"A vida é de quem se atreve a viver".


Clarice Lispector: “Eu ia ao Jardim Botânico para quê? Só para olhar. Só para ver"
Jardim Botânico do Rio - o mesmo que é sempre novo

Maria Lúcia Verdi -

Eu ia ao Jardim Botânico para quê? Só para olhar. Só para ver. Só para sentir. Só para viver. [...] Lá a vida verde era larga. Eu não via ali nenhuma avareza: tudo se dava por inteiro ao vento, no ar, à vida, tudo se erguia em direção ao céu. E mais: dava também o seu mistério.” (Clarice Lispector)

Volto  mais uma vez ao Jardim Botânico. Nunca me canso do mesmo que há por lá. Paro frente ao reflexo da foto de Jobim no vidro - sua letra, seu amor por um espaço do Rio que se mantém como oásis numa cidade que tenta, com enorme dificuldade, resistir à devastação que já acabou com o Estado.


No espaço Tom Jobim a Sumaúma, a maior árvore da Amazônia ali, na nossa frente - espanto que se repete frente a essa alucinada vontade de céu. Em alguns bancos, que formam o Espaço Clarice Lispector, frases de sua crônica “O ato gratuito”, a fuga vespertina para o Jardim que a liberava. Sinfonia de árvores e plantas do planeta. Transfigurações.


A força do Pau-Brasil, a primeira riqueza expatriada. Os nomes dos que plantaram as árvores resistindo no metal. Dom João VI, silencioso, protegido da vida lá de fora, talvez intua o que o tempo fez com a cidade – afinal, as pessoas falam e falam das mazelas da cidade, do estado, do país, do mundo e.... quem sabe afirmar o limite da escuta?

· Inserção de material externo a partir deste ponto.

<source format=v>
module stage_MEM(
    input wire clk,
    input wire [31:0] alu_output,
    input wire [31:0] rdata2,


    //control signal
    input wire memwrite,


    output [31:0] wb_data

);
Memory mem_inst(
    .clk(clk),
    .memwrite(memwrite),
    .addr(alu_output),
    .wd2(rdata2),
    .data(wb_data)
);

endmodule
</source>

Finalizada a restauração das obras de Mestre Valentim, Eco, Narciso e as Aves Pernaltas agora dispõem de um melhor espaço. As aves pernaltas como as que vi na China, sobretudo as da Cidade Proibida. Ecos, repetições, correspondências, reencontros - matérias da vida. Por todos os lados reflexos, desdobramentos, continuidades, quedas do olhar em um outro tempo.

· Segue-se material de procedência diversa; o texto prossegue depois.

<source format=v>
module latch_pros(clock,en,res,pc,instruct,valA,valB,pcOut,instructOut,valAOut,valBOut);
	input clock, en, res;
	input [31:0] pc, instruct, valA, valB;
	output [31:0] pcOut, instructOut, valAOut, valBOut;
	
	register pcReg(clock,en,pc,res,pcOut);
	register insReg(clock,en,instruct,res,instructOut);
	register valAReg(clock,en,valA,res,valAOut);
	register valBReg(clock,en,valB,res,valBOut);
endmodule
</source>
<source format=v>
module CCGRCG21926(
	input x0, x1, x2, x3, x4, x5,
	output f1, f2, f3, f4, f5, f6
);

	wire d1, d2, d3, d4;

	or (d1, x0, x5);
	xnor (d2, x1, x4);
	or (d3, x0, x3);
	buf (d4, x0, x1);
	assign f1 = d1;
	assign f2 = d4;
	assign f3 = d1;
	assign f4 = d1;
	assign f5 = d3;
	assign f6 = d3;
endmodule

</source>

Na janela do casarão colonial, a montanha refletida – a beleza do que enquadro e a tristeza da situação das ex-colônias. Respiro, tento apenas olhar.


As Ninfeias, possíveis parentes dos Lótus orientais, parecem mais frágeis, mas tem a mesma explosão de cor, em frente a elas as Vitórias-Régias. Os bambus também ecoam a Ásia - o som dos bambus com o vento, as curvaturas de que são capazes. Como aprendi, um mundo pode ser construído com bambus, resistentes e flexíveis como deveríamos ser. A Ásia que enviou, a pedido de Dom João, 51 chineses para que tivéssemos aqui a delicadeza do chá. Aqui, no Brasil distante, o mesmo sofrimento do trabalho semiescravo.


O desenho da árvore como torre contra o céu. Vontade de céu nas pequenas esculturas vegetais como miniaturas de montanhas - o mínimo e o máximo, em cada um, um vôo. Como são possíveis, meu deus\Deus, tais formações, tais delicadezas?


Mas no Jardim também há sugestões de queda, entradas para algum Hades vegetal. A minha mente não mente. Às vezes peço que minta, mas ela é firme. Detalhista, me olha, esparrama o olhar e me diz: respira.


Nas manchas dos troncos, abstrações e devaneios. Nas formações das lianas, nas geometrias de certos galhos, esculturas contemporâneas, ecos de Tunga. Naquilo que cai pelo chão, inesperadas composições, instalações naturais.

No Jardim Botânico se congela por um pouco a angústia do tempo, do tempo em que vivemos. Precisamos deste pouco.